INSTRUCTION =
Arrange every line of the items below as a numbered list, leaving out blank lines. Omit the pictures from your answer.

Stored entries

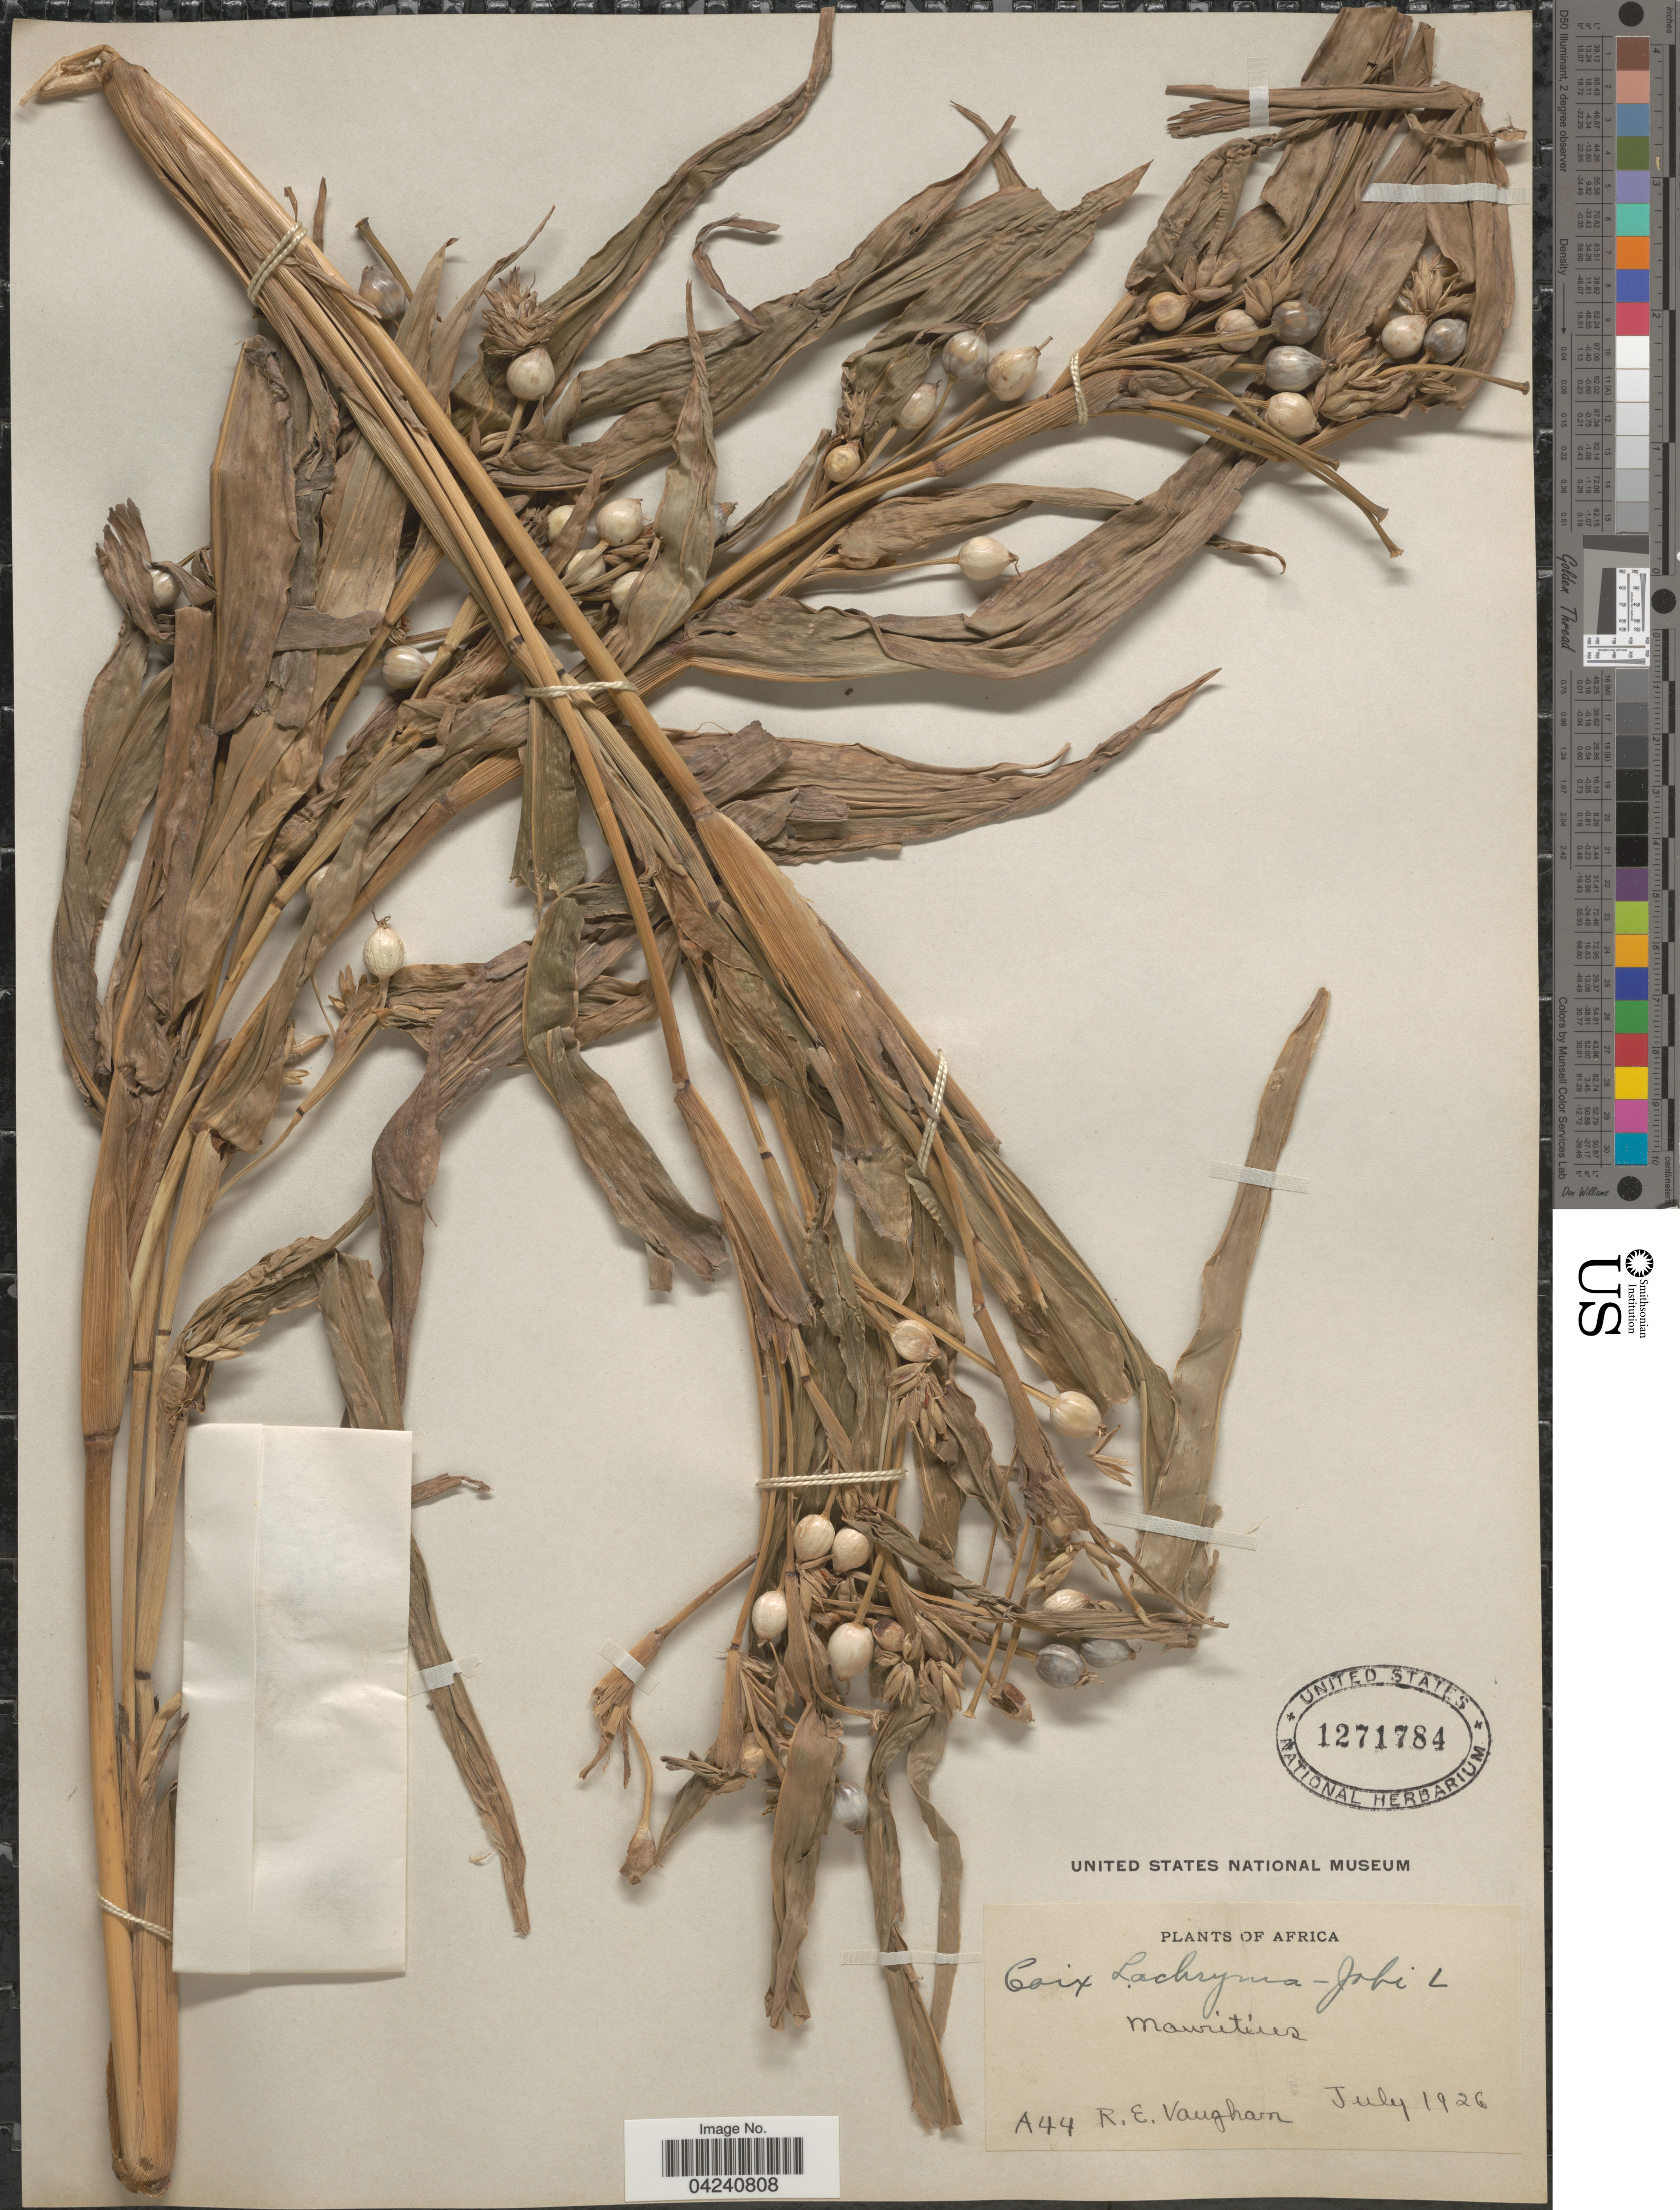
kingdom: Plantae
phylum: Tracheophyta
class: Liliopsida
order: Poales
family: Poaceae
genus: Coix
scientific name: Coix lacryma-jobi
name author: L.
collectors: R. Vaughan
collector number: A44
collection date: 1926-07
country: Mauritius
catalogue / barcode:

ANSWER TO THE EXERCISE =
1. kingdom: Plantae
2. phylum: Tracheophyta
3. class: Liliopsida
4. order: Poales
5. family: Poaceae
6. genus: Coix
7. scientific name: Coix lacryma-jobi
8. name author: L.
9. collectors: R. Vaughan
10. collector number: A44
11. collection date: 1926-07
12. country: Mauritius
13. catalogue / barcode:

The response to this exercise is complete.